The process of diagnosis covers a large variety of diseases, some of which are not easy to identify. This type of diseases is seen more frequently in females. Patients may show symptoms which include joint pain, fatigue, tiredness, wounds in oral cavity, dry mouth, dry eye, discoloration in hands with cold (Raynaud’s Phenomenon), sun allergy, thickening or thinning of skin, rashes in various body parts. Moreover, the disease may affect internal organs in some cases. It can involve all internal organ systems such as lungs, heart, kidney, nervous system, liver, spleen and intestines. Identifying involvement in these regions requires a serious and attentive rheumatologic evaluation. Many blood tests, primarily anti-nuclear antibody (ANA), are studied in cases of these diseases. Treatment significantly varies depending on the severity and location of the involvement.

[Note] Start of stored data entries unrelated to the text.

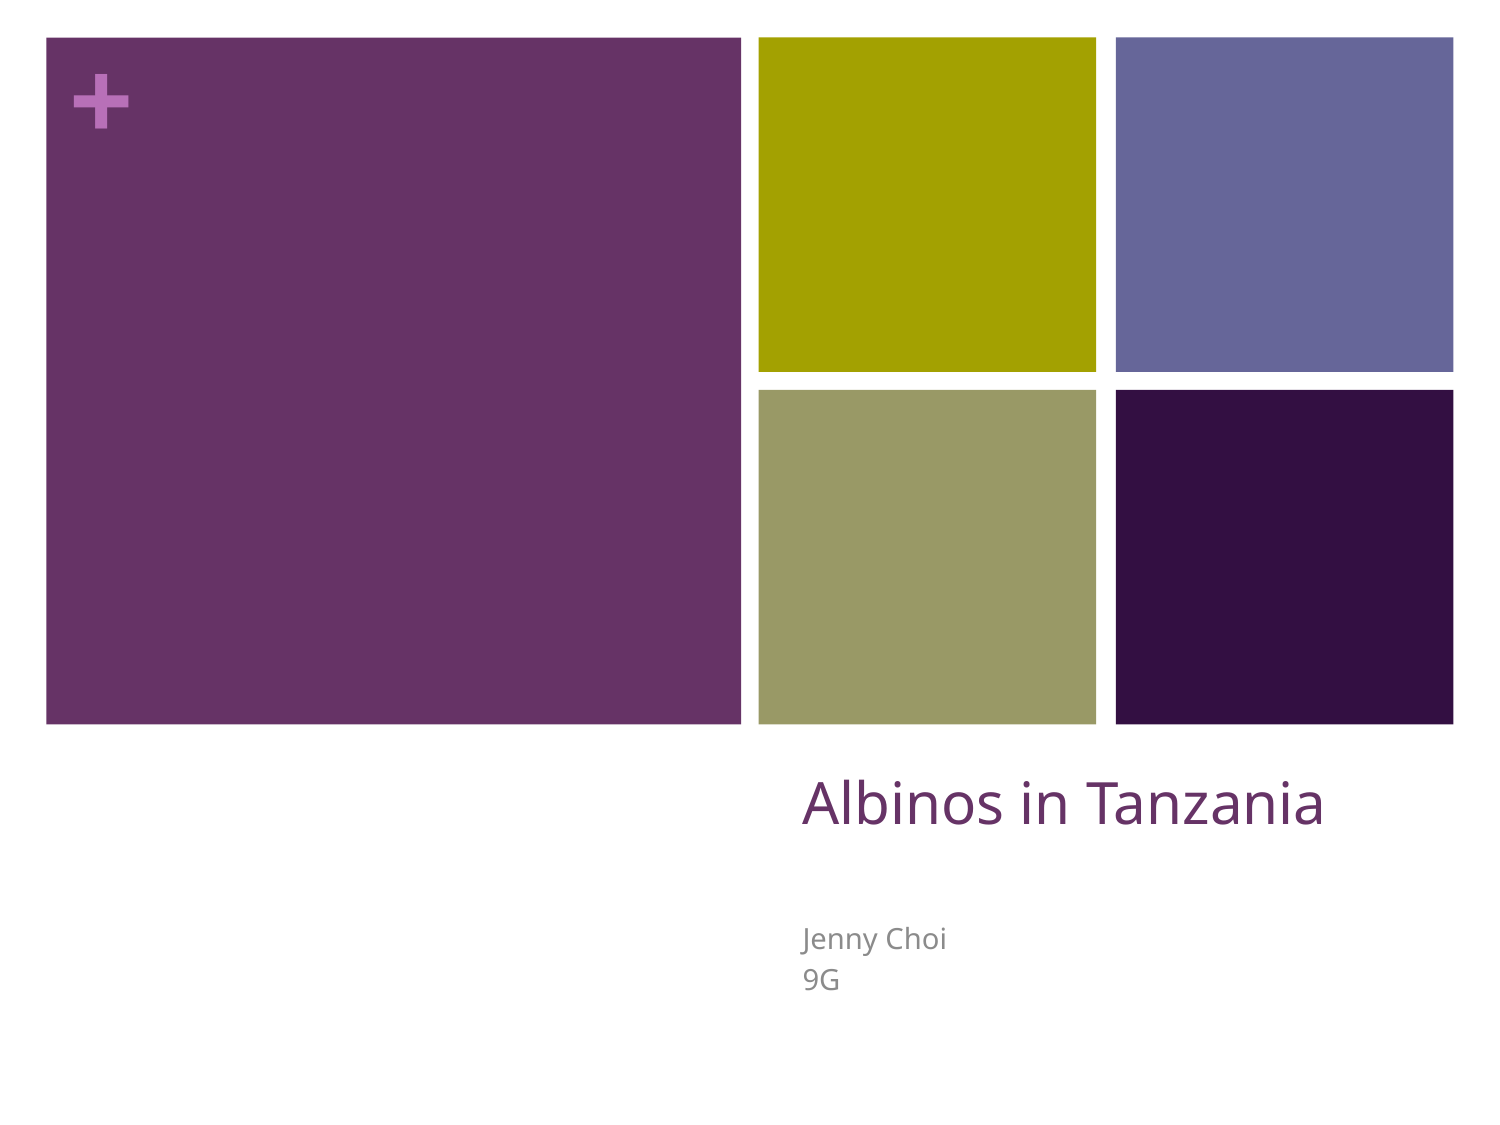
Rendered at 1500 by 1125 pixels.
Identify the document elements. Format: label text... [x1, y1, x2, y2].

title Albinos in Tanzania [787, 758, 1450, 912]
subtitle Jenny Choi 9G [787, 912, 1450, 1036]
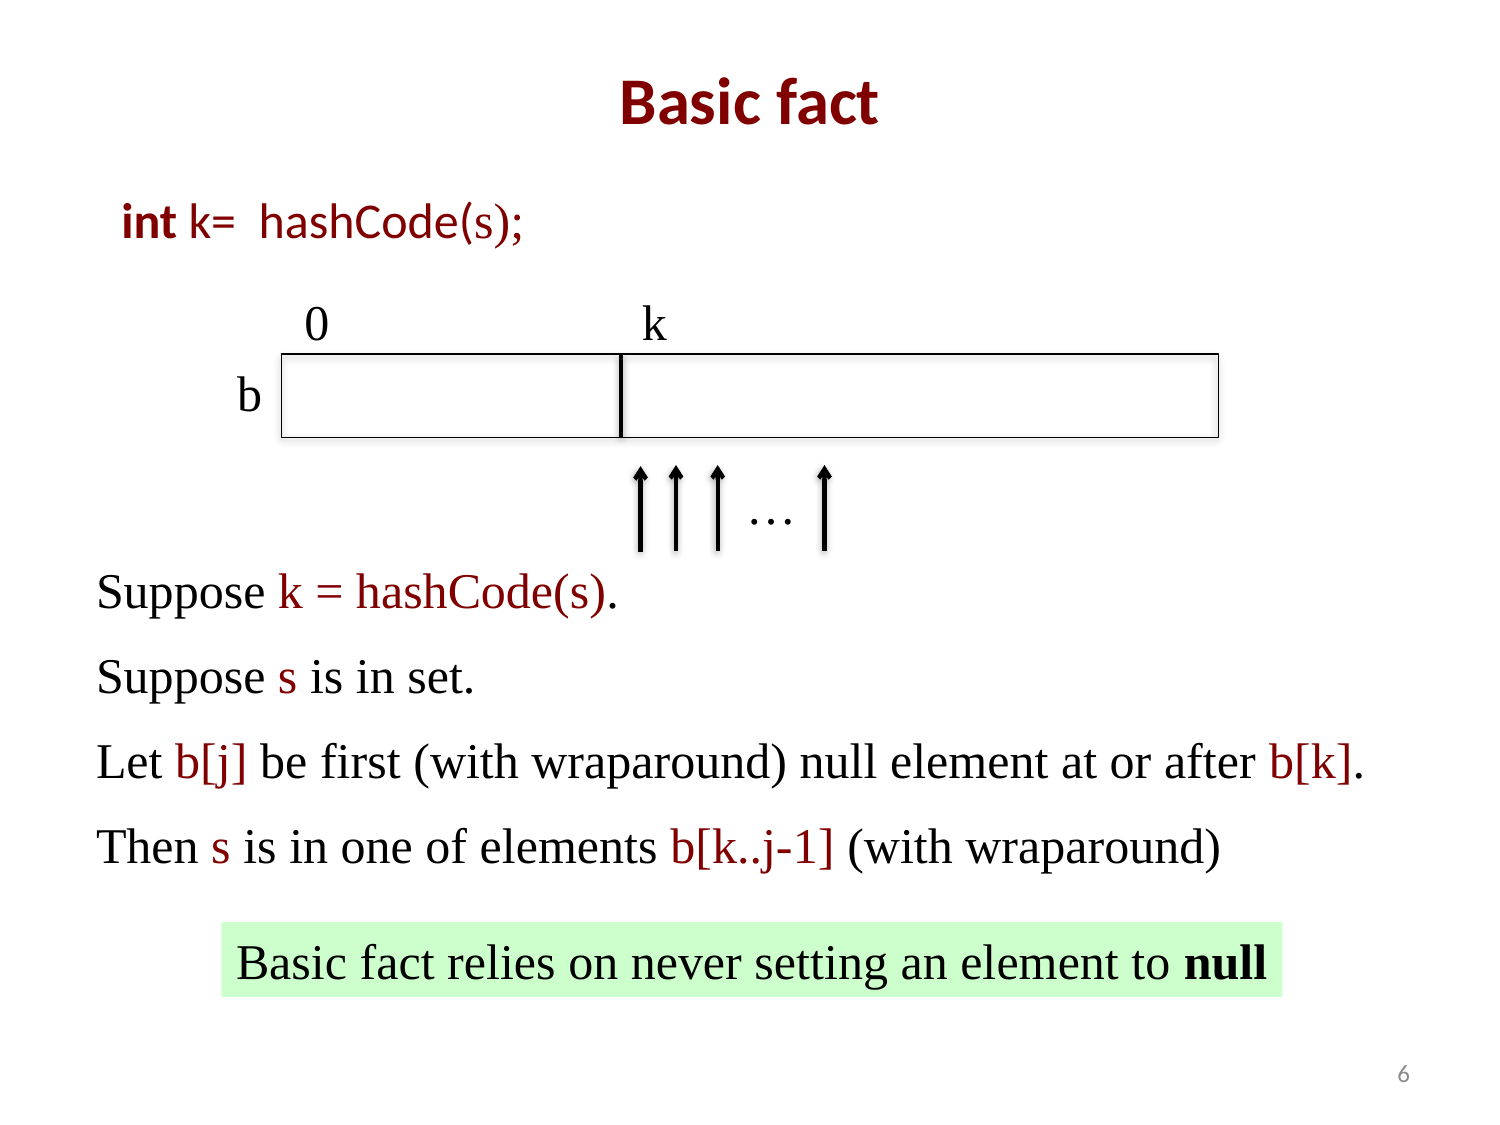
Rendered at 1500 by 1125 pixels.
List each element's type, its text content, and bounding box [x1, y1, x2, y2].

Behcet’s disease is a rheumatic disease which was identified by Turkish physician Hulusi Behçet in 1937, as it can be understood from its name. It generally effects younger population. Behcet’s disease leads to wounds in oral cavity (apthous lesion), wound leading to scar formation in genital region, swelling in joints, erupted red colored wounds which appear more prominent under knee level. Moreover, the clinical picture named uveitis which includes congestion of arteries and veins, redness in eyes, pain and blurred vision and in some cases inflammation in brain stem may occur. Treatment method depends on the location of involvement. Medications which regulate or suppress immune system may be used in cases of severe organ involvement.

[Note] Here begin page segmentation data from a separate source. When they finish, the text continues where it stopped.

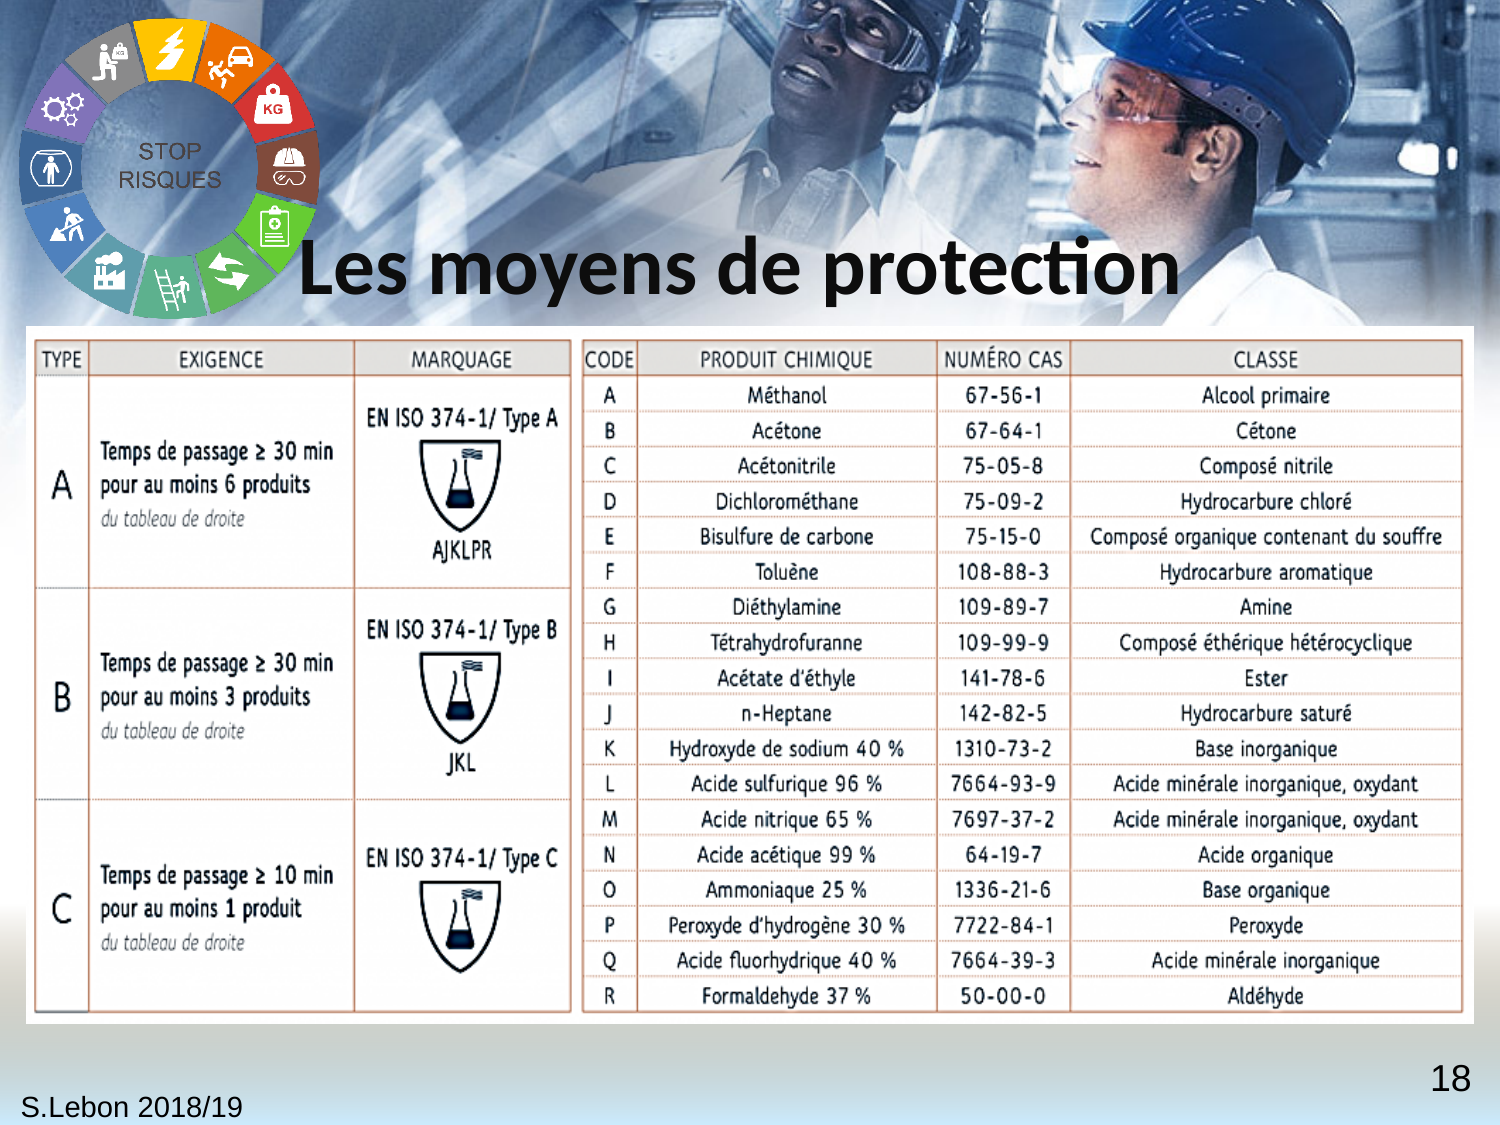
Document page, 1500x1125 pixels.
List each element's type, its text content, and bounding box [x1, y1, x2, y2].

title Les moyens de protection [341, 219, 1288, 304]
text_box 18 [1415, 1046, 1498, 1107]
text_box S.Lebon 2018/19 [5, 1080, 396, 1125]
picture [0, 0, 1500, 1024]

“Familial Mediterranean Fever”, which is a genetic disease, occurs in childhood period for most patients. But the first signs may develop in adulthood in some patients. Complaints with recurring character are observed. Abdominal pain persisting for several days, chest pain associating with sensation of stinging in chest, swelling of knee or ankle joints and fever are frequently seen symptoms. The disease may similarly occur in other family members. The presence of the disease can be verified with a genetic test called MEFV. Colchicine is used for its treatment. Biological therapies are used in resistant cases.

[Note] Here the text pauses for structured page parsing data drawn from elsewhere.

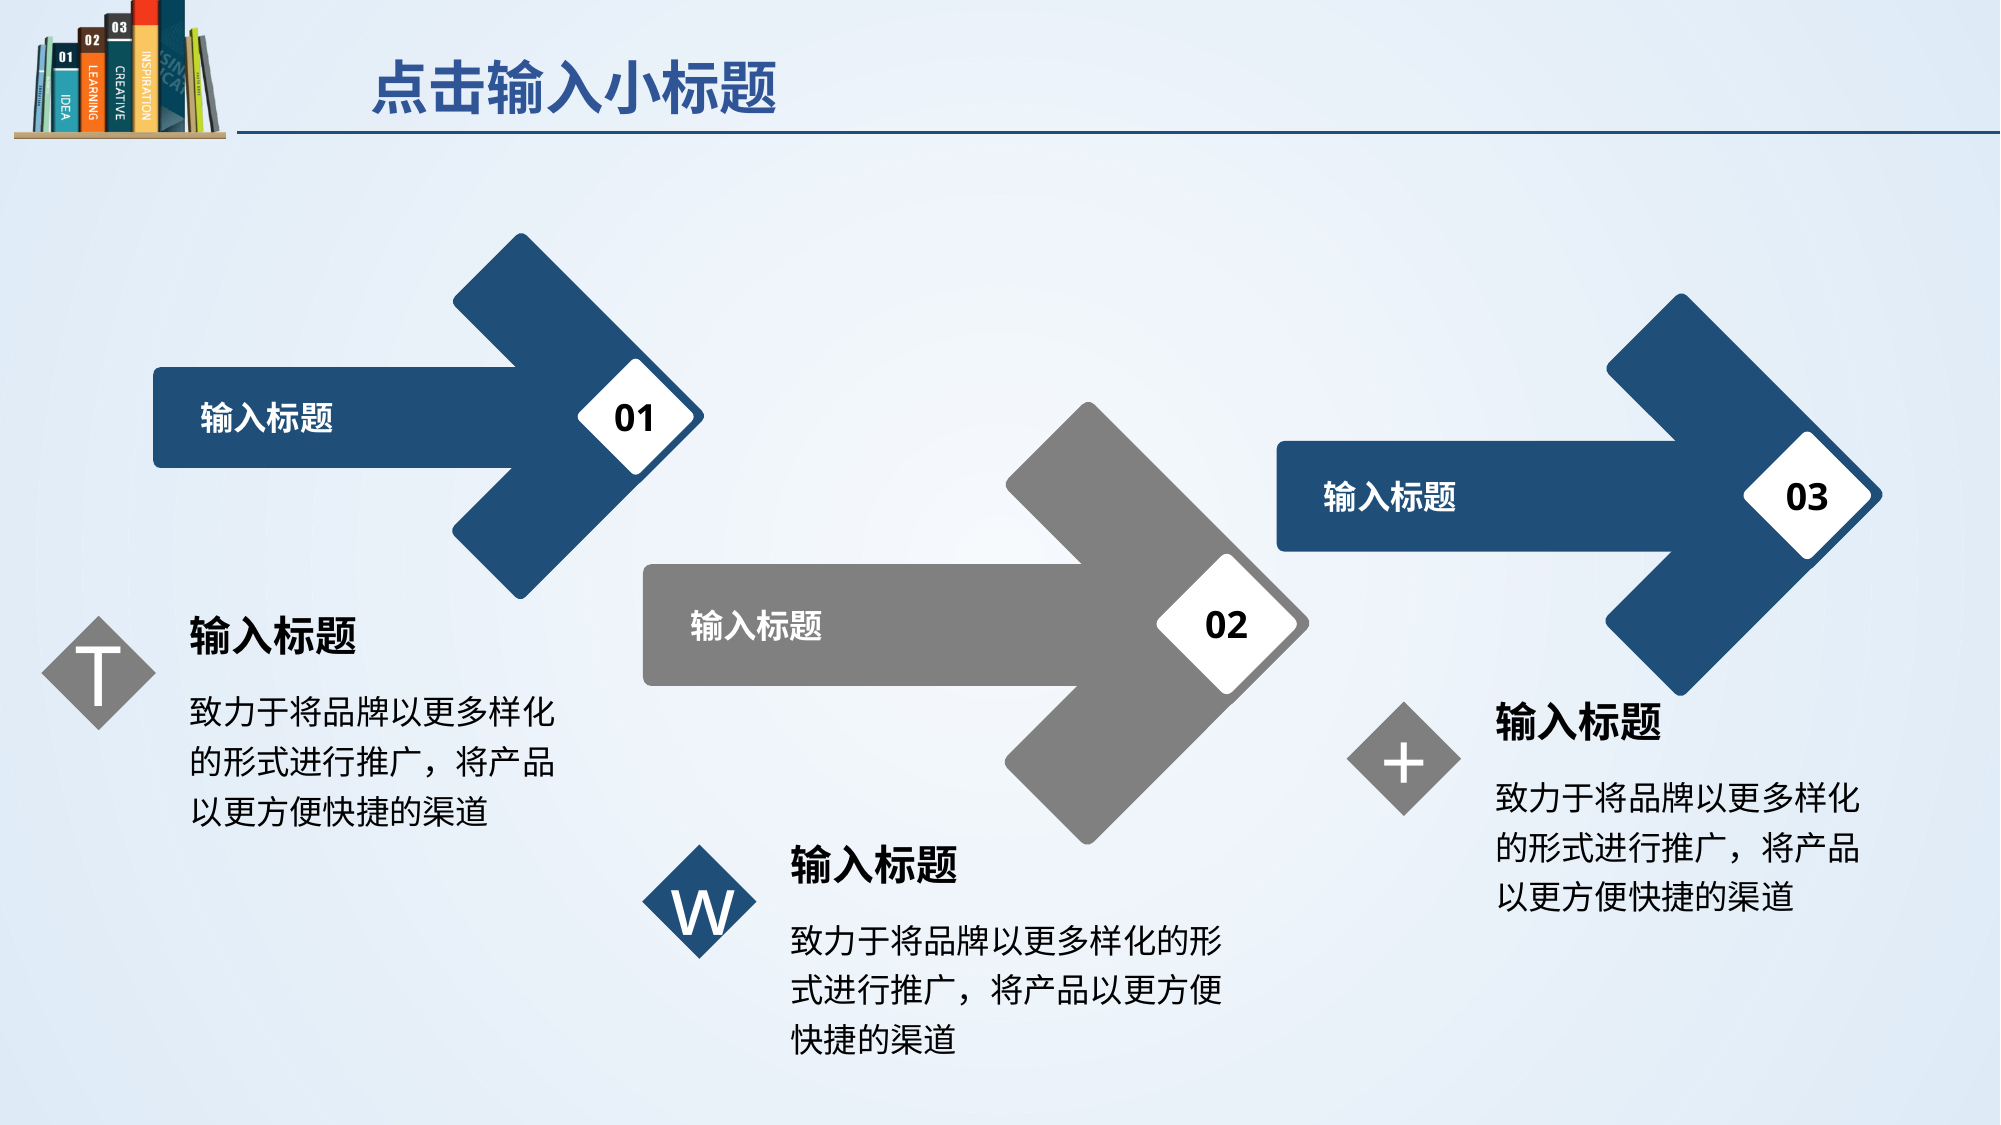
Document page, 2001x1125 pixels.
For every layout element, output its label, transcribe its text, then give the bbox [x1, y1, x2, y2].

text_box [153, 227, 710, 524]
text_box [642, 844, 1242, 1045]
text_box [1346, 701, 1900, 902]
picture [169, 59, 175, 67]
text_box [41, 615, 578, 816]
text_box 点击输入小标题 [355, 43, 812, 129]
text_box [643, 394, 1316, 754]
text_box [1276, 287, 1888, 614]
picture [14, 0, 226, 139]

Vasculitis basically implies the inflammation around a vessel and the condition has approximately 10 sub-groups. Those disorders can affect small, moderate and large vessels. When there is an inflammation in vessel, blood flow to the related organ decreases and causes complaints in the region. In small vessel vasculitis, ANCA test may result positive in blood tests. In addition to the effect on joints and skin, visceral organs may also be affected by the disease. Sometimes, fever, weight loss, fatigue and loss of appetite may develop. Ears, nose, throat, lung, kidney, heart and nervous system can also be affected by the disease. Treatment methods vary depending on the affected organ. Large vessel vasculitis, called Takayasu’s arteritis and giant cell arteritis, causes inflammation in aorta and its branches. Inability to measure pulse and blood pressure at young ages, sudden-onset headache at advanced ages, inability to chew due to pain in jaw, vision loss are potential complaints. Angiographic imaging with tomography or MRI may be necessary for diagnosis in those patients. Sometimes, evaluation with PET-CT is also beneficial. Although modality of treatment varies depending on severity and involvement of the disease, steroids –cortisone and immunosuppressive drugs- are frequently used.